Rhetoric around academic freedom in the UK is only intensifying as we approach the revised implementation of the Higher Education (Freedom of Speech) Act 2023 on August 1st 2025. The OfS has provided guidance to education providers that makes for an interesting read but, as ever, the intellectual exercise of determining permitted speech is a far cry from the pains of its implementation. With policy surging ahead towards a regulatory environment that could see further fines like those imposed upon the University of Sussex, any genuine impulse on the part of the OfS to improve higher education is potentially undermined by its wielding of a large financial cudgel against a struggling sector. These efforts to ensure that speech is free, or else, appear to overlook the fact that 70% of respondents to their own polling feel their speech is very or fairly protected by their institution, 67% feel very or fairly free to teach challenging and controversial topics and 87% of those polled had not received any pushback for their views from senior staff. The most striking negative trend in the polling appears not that 21% of all respondents feel restricted in what they can teach, which the OfS emphasises, but that just over a third (34%) of polled ‘non-white ethnic minority academics’ feel such restrictions and that ‘female academics are more likely than male academics to say they do not feel free discussing challenging/controversial topics’. Could it be that scholars of certain marginalised demographics feel more precarious within academia, historical preserve of elite white men? Perhaps, but such a ‘difficult’ discussion doesn’t appear to be forthcoming.
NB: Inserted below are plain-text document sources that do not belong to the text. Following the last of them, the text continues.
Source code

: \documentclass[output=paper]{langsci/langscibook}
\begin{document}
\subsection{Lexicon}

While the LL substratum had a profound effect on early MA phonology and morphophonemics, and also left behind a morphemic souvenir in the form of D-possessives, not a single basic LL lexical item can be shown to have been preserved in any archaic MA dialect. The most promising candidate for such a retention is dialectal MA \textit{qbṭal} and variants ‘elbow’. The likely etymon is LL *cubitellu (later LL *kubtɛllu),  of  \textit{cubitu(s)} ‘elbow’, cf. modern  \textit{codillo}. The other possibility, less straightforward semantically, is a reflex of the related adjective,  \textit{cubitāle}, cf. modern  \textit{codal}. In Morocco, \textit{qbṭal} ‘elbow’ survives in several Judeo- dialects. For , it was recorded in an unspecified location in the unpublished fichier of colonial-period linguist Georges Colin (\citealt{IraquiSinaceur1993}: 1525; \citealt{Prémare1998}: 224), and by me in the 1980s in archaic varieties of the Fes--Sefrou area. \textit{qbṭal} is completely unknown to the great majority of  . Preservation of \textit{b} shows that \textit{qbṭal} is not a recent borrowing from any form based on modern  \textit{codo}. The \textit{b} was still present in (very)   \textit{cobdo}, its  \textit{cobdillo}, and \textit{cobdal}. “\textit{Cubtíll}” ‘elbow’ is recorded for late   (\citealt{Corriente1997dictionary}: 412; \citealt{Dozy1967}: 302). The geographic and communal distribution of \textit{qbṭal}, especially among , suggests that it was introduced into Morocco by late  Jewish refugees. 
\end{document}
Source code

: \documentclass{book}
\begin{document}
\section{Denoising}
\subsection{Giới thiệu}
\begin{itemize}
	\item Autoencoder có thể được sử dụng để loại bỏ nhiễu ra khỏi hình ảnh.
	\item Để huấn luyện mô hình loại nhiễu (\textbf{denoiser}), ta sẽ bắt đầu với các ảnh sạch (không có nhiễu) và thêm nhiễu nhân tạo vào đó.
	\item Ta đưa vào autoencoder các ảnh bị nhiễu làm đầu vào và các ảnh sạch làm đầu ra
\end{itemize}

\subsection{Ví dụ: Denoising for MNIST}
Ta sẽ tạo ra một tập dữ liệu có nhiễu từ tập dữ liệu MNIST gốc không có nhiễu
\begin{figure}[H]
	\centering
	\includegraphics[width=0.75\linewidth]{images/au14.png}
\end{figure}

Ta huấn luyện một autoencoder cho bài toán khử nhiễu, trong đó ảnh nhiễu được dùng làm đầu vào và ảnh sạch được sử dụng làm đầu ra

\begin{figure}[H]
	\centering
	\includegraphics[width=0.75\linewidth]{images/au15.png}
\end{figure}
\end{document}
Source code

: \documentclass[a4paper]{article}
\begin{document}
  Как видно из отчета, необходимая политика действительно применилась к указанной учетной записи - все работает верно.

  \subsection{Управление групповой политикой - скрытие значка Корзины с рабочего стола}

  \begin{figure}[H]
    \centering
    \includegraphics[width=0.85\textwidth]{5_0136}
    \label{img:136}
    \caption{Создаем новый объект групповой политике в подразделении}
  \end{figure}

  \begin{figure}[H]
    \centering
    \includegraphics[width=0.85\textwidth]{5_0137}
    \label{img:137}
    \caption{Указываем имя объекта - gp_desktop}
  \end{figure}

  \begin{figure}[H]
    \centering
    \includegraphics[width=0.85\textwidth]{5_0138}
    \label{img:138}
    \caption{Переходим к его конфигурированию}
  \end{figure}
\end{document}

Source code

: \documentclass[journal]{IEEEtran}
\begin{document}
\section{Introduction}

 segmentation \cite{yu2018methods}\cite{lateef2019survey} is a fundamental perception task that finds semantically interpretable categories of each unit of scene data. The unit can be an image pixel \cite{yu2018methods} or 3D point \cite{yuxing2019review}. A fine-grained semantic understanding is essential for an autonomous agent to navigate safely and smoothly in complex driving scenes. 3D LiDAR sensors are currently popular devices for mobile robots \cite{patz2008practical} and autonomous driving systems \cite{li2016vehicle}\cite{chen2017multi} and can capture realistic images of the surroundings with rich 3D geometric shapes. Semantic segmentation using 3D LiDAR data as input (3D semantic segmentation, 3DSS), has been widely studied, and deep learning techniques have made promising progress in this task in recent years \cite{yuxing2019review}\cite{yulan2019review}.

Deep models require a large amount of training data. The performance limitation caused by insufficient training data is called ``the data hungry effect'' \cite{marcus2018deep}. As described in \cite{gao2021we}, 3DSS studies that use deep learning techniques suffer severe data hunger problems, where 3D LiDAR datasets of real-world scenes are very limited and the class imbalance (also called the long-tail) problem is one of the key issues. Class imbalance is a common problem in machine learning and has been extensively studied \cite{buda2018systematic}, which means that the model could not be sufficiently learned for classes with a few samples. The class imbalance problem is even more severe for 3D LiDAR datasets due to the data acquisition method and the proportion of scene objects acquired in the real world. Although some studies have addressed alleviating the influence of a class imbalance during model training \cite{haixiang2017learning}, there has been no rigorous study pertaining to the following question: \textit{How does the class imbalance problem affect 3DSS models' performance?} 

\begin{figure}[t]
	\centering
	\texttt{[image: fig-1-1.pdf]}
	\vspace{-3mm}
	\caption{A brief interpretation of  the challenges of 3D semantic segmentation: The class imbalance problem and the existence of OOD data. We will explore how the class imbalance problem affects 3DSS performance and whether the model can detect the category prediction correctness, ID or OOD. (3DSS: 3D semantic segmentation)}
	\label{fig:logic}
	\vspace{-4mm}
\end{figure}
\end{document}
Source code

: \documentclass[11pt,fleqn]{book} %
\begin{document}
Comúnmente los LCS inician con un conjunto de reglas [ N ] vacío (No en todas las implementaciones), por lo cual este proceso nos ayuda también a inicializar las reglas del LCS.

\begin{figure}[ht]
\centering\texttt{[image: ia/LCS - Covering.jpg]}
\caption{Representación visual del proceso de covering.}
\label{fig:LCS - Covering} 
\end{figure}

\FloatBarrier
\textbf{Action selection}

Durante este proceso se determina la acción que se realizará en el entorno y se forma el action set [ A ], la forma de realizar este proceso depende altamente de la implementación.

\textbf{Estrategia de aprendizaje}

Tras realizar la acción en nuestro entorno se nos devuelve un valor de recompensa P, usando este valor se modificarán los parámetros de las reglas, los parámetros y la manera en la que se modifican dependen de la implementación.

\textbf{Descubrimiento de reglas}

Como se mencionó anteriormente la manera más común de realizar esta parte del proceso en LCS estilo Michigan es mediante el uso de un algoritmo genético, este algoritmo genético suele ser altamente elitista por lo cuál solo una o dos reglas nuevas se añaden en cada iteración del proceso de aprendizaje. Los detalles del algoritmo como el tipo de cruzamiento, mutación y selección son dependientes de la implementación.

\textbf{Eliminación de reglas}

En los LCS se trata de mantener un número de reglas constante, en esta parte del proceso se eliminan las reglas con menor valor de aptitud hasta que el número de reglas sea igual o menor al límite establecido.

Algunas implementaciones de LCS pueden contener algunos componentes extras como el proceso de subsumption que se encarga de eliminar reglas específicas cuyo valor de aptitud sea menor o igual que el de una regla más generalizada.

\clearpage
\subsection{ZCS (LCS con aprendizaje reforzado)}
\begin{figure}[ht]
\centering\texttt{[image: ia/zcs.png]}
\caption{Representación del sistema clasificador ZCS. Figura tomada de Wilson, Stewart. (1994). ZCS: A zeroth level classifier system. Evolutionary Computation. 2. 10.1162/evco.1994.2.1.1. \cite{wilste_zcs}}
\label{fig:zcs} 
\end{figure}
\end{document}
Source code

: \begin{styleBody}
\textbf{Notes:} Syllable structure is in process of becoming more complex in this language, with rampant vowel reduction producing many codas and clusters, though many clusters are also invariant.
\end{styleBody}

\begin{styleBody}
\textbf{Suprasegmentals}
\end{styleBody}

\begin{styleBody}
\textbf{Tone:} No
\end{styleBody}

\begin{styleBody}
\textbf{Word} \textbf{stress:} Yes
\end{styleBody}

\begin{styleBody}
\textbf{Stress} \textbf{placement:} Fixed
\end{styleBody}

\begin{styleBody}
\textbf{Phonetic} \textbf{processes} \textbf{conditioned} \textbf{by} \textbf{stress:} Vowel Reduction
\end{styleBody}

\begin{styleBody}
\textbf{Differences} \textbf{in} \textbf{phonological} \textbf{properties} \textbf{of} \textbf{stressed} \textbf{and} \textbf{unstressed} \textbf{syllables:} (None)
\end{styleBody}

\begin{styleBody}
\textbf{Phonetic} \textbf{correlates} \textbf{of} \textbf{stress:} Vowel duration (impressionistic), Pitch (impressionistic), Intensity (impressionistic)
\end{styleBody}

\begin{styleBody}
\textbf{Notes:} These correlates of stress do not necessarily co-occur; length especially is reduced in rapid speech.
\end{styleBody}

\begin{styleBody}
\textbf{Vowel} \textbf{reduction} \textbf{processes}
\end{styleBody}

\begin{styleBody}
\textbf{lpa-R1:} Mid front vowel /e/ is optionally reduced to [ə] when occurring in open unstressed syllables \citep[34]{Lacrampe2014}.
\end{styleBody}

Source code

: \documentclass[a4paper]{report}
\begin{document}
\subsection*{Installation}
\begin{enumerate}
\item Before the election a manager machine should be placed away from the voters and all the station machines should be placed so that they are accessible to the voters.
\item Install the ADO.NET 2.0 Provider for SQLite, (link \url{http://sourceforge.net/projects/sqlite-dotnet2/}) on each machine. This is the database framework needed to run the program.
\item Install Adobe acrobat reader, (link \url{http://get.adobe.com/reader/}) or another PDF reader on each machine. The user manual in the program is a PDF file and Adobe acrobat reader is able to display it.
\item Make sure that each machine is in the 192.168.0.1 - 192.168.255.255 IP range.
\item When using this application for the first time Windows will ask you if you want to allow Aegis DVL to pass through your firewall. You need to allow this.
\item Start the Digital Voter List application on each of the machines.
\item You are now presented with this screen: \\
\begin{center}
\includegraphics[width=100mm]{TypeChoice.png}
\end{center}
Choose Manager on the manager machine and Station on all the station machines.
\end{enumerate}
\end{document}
Though the examples offered here have all been from the UK, it is clear that agitation around free speech, academic freedom, and the nature of universities is an international concern. It is unclear how much of this is in good faith and so how much our good faith engagement with the ‘difficult’ will do to convince the arbiters of such values that all is well. Moreover, the network is increasingly diverse as we gain members, many of whom work on topics considered inherently political, and therefore specious, by factions of the press and public. A.D.A.M. therefore exists in a political context in which it embodies academic values purportedly under threat but its success may be regarded as insufficient sign of their security, or, perversely, as a threat to the very values it upholds. Public-facing efforts that the network undertakes will have to be mindful of these contradictions, without being too concerned with changing the minds of the immovable. Instead, as we saw in Düsseldorf, its greatest value remains in providing a space for researchers to develop and share best-practices for teaching and research, so that academics can continue to do their job with kindness and rigour.